それはとても滑稽に思えるでしょうね。特にあなたにとっては。
でも、私はやっぱりあなたが好きだった。あんな酷い目に合わされても、あなたが好きだったんだよ。男達に辱められなければ、昼の間にあなたへのプレゼントを買いに行くつもりだった。でも、それはもう叶わないこと……もう深夜回っちゃったし。
何時間、こうやって二人で並んで横になっていたんだろうね?
確か獣達が出て行ったのが午後四時だっけ? で、あなたに、撮ったビデオをエッチなビデオとして出品するって言われて、テーブルの上にあった灰皿で殴ったのが三十分後くらいかな? それから、急いで台所から持ってきた包丁で右足にまず刃を立てたのがその一分後。順番に右手、左手、左足、アキレス腱と一分ずつ切っていったんだっけ。

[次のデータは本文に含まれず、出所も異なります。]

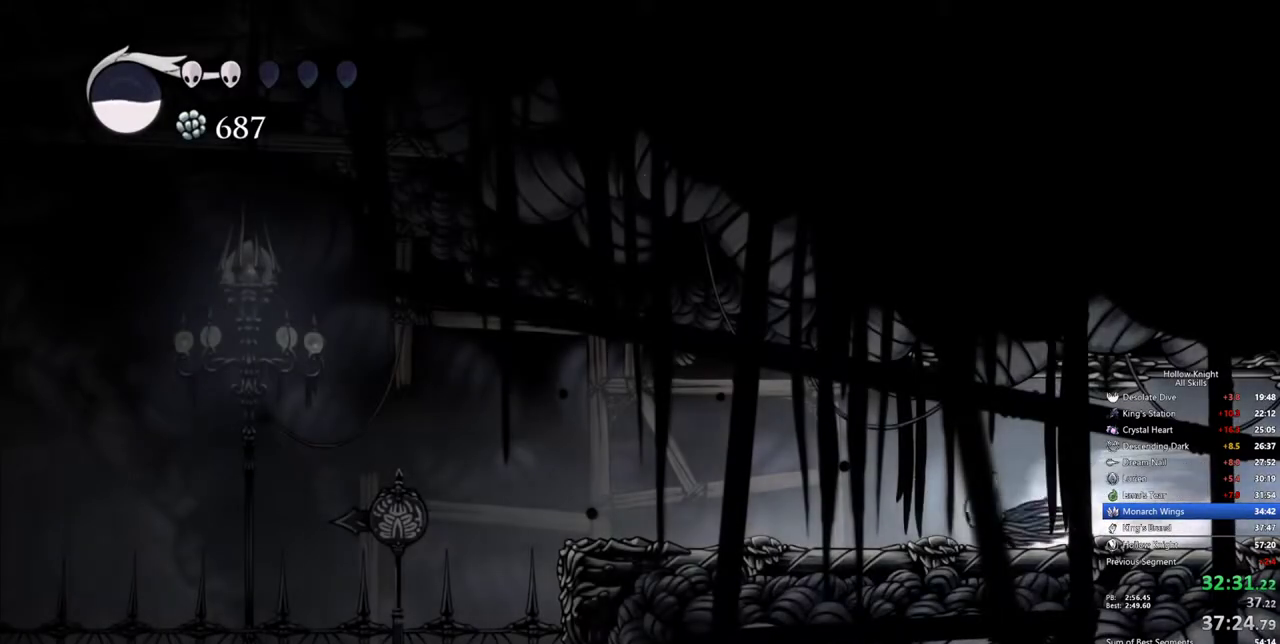
{"keys": ["left"], "events": [[67, "dash", "up"]]}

包丁を突き刺して、泣き叫んでいるあなたを見て、湧き上がる興奮が下から溢れていたんだよ。もう湿りすぎて気持ち悪くなるくらい。だから途中で全部服を脱いじゃった。新しい下着買わないといけなさそう。
またまた話が脱線だぁ。ごめんね。
そうそう……私、喜びを感じてた。
ああ、この人はもう私の物なんだって、思ったんだぁ。
私の手の中にこの人はいるんだ。誰にも渡さないんだって。
あなたの声が聞こえなくなって、微かに息が漏れるのを聞いて、満足しちゃった。
一緒に寝て天井を見ていて落ち着いてきたら、ふと思いついたの。このまま一緒にいこうかなって。だから私も包丁で自分の手首を切ったの。あなたの手に包丁を握らせて切ったのは分かるでしょう? あなたにも、私をあなただけの物にしてほしかったからだよ?
……あ、いつの間にか雄一、寝ちゃったんだ。今まで微かに聞こえてた息も聞こえないし……しょうがないなぁ。いつも私よりも早く寝ちゃうんだから。最後まで雄一だね!
しょうがないなぁ……私ももう少しで後を追えそうだし……あ、ドアが叩かれてる音がする。鍵はかかってたよね……人が入ってくるのは嫌だなぁ……折角私と雄一が新しい生活を始めようっていうのに。
……ん? なぁんだ。手首の傷、いつの間にか止まってるじゃない。私の力が弱かったのかな? 雄一の血に塗れてて流れてないの気づかなかったよ。雄一がちゃんと包丁を握って引いてくれないからだよ。大事なところが抜けてるんだから、雄一は……。
ドアを叩く音がしてる……。何だろう? 変質者かな? こんな夜中に訪ねてくるなんて変な人だよね……なんだか怖い。
ねえ、雄一……起きてよ。何で寝てるの? あれ? よく見たら赤い服着てるね。いつも白い服が好きって言ってたのに珍しい……。しょうがないから私が見てくるよ。雄一はゆっくりしててね。
私達の邪魔をする人は皆殺しにしてくるからさ、安心して待っててね……。